THE NATIONAL FOOTBALL LEAGUE was scandalized four years ago when a security video went viral showing then-Baltimore Ravens player Ray Rice knocking his then-fiancee and now-wife unconscious and dragging her from a hotel elevator. Outside review concluded that the league could — and should — have done more to investigate the incident. The league promised it would confront the problem of violence against women. “The same mistakes can never be repeated,” said NFL Commissioner Roger Goodell.
Then why did the league not even bother to interview Kansas City Chiefs player Kareem Hunt after allegations he attacked a woman in a Cleveland hotel in February? How diligent were its efforts to obtain the hotel surveillance video (which TMZ somehow managed to get its hands on) showing the assault? And why was action taken only after the league had been embarrassed by disturbing footage of one of its top running backs shoving and kicking a 19-year-old woman? Some give the Chiefs credit for cutting loose a star player. We’re more inclined to ask why they waited until he was placed on the commissioner’s exempt list, preventing him from playing for another team this season.
“It should surprise me, but it doesn’t,” Kathy Redmond, founder of the National Coalition Against Violent Athletes, told ESPN.com. “These are non-investigations. It goes back to willful ignorance, and arrogance and hubris on the part of the NFL. It feels like everything the NFL does is on the surface, and to address PR and the brand they have to protect.” Her comments recall the criticism this year from Deborah Epstein, co-director of the Georgetown University Law Center’s Domestic Violence Clinic.
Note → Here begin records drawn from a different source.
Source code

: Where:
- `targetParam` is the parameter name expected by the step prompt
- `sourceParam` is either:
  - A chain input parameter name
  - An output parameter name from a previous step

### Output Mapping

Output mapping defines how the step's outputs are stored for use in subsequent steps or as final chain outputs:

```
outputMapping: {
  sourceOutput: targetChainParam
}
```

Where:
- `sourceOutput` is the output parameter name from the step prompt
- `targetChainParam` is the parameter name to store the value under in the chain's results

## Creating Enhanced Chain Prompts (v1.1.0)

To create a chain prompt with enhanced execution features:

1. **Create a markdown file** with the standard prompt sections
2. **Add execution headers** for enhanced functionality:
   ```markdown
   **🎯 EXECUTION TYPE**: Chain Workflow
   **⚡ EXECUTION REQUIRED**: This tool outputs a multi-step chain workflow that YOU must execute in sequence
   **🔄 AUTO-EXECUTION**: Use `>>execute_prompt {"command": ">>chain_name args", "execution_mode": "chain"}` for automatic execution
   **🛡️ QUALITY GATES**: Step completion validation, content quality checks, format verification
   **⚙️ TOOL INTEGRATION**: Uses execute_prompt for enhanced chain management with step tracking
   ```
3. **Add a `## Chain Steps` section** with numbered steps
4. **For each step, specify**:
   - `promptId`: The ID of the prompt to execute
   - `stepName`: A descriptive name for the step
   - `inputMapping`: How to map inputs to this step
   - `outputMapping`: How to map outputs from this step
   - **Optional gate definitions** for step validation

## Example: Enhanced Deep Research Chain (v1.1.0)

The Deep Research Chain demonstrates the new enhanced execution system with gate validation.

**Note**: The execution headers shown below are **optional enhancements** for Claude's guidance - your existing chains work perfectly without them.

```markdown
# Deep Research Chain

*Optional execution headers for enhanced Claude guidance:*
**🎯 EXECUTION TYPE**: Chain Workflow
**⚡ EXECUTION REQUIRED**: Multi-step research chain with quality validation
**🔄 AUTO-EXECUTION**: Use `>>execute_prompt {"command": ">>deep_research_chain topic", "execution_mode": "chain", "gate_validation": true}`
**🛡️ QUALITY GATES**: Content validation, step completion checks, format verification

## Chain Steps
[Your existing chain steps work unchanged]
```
She resigned in protest from the NFL Players Association’s commission on domestic violence because, she said, the NFLPA gives only lip service to the issue. She wrote in a Post op-ed of how scientific research and recommendations for systemic reforms have been ignored and no real action taken. She chided the league for inviting new players to join NFL teams even as they faced serious charges of physical or sexual assault.
That Washington’s football team saw no problem — only opportunity — in claiming star linebacker Reuben Foster, who had been cut by the San Francisco 49ers after his arrest for domestic assault, speaks volumes about what the league really values. “Small potatoes,” a Washington senior football executive said of Mr. Foster’s case, compared with worse acts by some people in “high, high, high, high places.” He later apologized for his tone-deaf comment but not, it should be noted, for claiming Mr. Foster.
There was an apology of sorts from Mr. Hunt, too. “It’s been a tough time for me. And I’m extremely embarrassed because of that video.” A tough time for you? Next, no doubt, Mr. Goodell and Washington owner Daniel Snyder will be asking for our sympathy, as well.